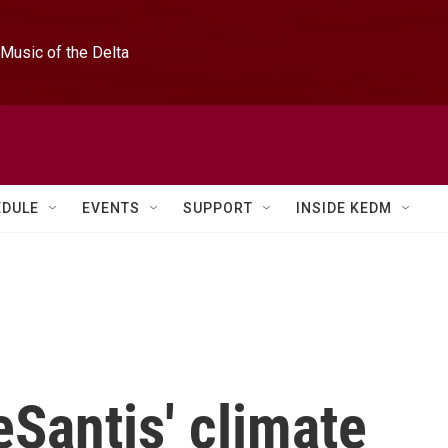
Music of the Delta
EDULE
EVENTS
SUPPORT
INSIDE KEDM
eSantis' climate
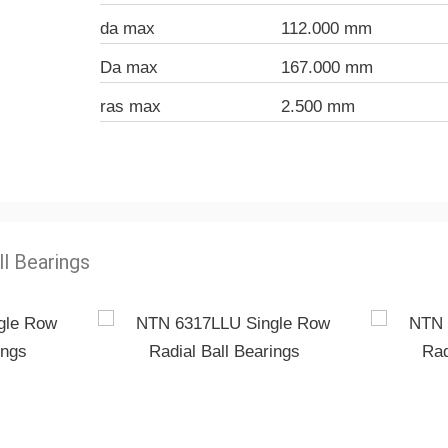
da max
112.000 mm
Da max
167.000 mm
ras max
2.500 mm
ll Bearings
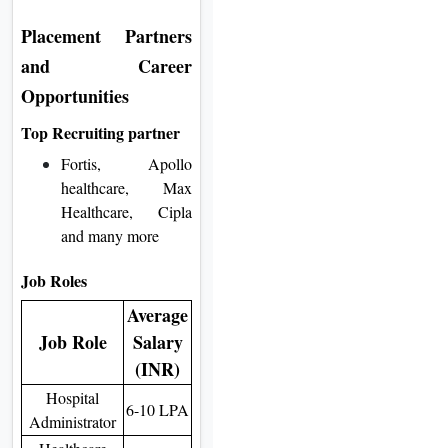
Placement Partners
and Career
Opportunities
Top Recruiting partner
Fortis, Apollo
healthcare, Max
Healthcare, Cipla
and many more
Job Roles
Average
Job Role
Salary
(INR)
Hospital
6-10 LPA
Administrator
^^^^^^^^^^^^^^^^
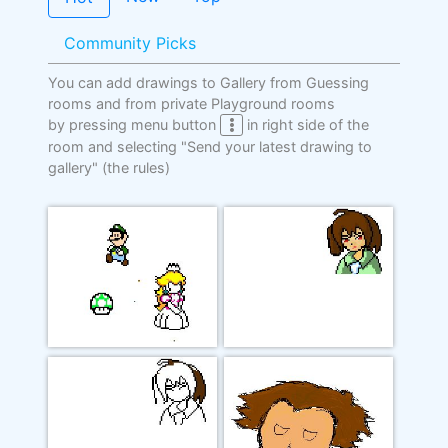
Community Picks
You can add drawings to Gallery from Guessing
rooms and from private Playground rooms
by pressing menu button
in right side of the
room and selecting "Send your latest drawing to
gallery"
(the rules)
^^^^^^^^^^^^^^^^
**WHAT IS EXPECTED:**
Format the lines of the listing as a JSON list of strings, with one string per line and blank lines left out. Start with the line containing "Community Picks" and continue through the line containing "(the rules)".

**RESPONSE:**
[
  "Community Picks",
  "You can add drawings to Gallery from Guessing",
  "rooms and from private Playground rooms",
  "by pressing menu button",
  "in right side of the",
  "room and selecting \"Send your latest drawing to",
  "gallery\"",
  "(the rules)"
]